Развлечения эти не отвратили его от Амели, что могло на первый взгляд показаться удивительным, однако ж это было вполне логичным для такой натуры, как Викторен. После десятилетнего периода прозябания в пансионе последовал без всякого перехода период взрыва страстей. Сколько он продлится? Год, десять лет, всю жизнь? Сейчас чувственность Викторена засыпала лишь на короткое время, и он не без удовольствия обретал каждый вечер в объятиях Амели безмолвную и мрачную усладу, покаянный аромат супружеской любви - так иные пьяницы наутро после кутежа без малейшего отвращения пьют чистую воду и даже находят в ней особую прелесть.
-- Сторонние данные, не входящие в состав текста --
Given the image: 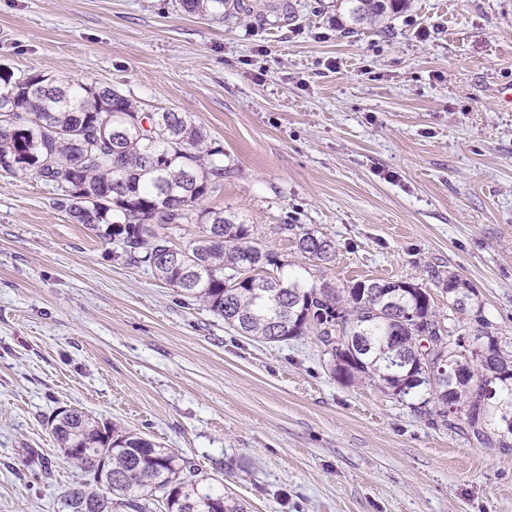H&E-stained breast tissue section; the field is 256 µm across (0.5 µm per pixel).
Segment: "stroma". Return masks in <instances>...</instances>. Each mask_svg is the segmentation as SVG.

К тому же Амели по-прежнему его волновала. Те чувства, которые он переживал на супружеском ложе, в такой же мере не походили на то, что зажигало его кровь на улице Рампар, в какой сама Амели не походила на Атласную, на Амулетку или на Мари Бирюзу; Амели, урожденная графиня Клапье, носила отныне имя Буссардель; она принадлежала ему, Викторену, лишь ему одному и принадлежала, не только сама по себе, но и в качестве представительницы определенного социального круга, принесшей мужу приданое и надежды на наследство, хотя родители Викторена не говорили еще с ним определенно о размерах ее состояния. Когда он лежал рядом с Амели, он чувствовал неуемное биение сердца, как при их первом свидании в зимнем саду. Это крепкое тяжелое тело, неподвижно лежавшее в его объятиях, роскошь этих волос, падавших до колен, казавшаяся ему привилегией богачей, в чем он, пожалуй, не ошибался, ибо девушки из злачных мест редко доживают до двадцати пяти лет, не продав хоть раз свои косы цирюльнику то в момент безденежья, то по болезни; эта благоухающая мускусом, покрытая легчайшим пушком кожа, эти тайны, скрытые ненавистным бельем - да и им ли одним? Тем паче что и сам Викторен на супружеском ложе раздет был еще меньше, чем в постели у девиц с улицы Рампар; вся эта женственность, состоящая из холодности, роскоши и неудобств, распаляла и умеряла страсть, будоражила кровь, ускоряла минуту наслаждения и не насыщала, не притупляла его жажды.
Что касается Амели, то она мало-помалу привыкла. Она оправилась после первого шока и физических мук, перенесенных в вагоне; и отныне с своеобразным, лишь женщинам доступным мужеством безропотно сносила близость Викторена. Как только кончалась ночь, она, открыв глаза, словно морально отмывала с себя отвращение и муки и начинала новый день, как будто дню этому не предшествовала ночь и как будто за ним не должны были последовать новые испытания.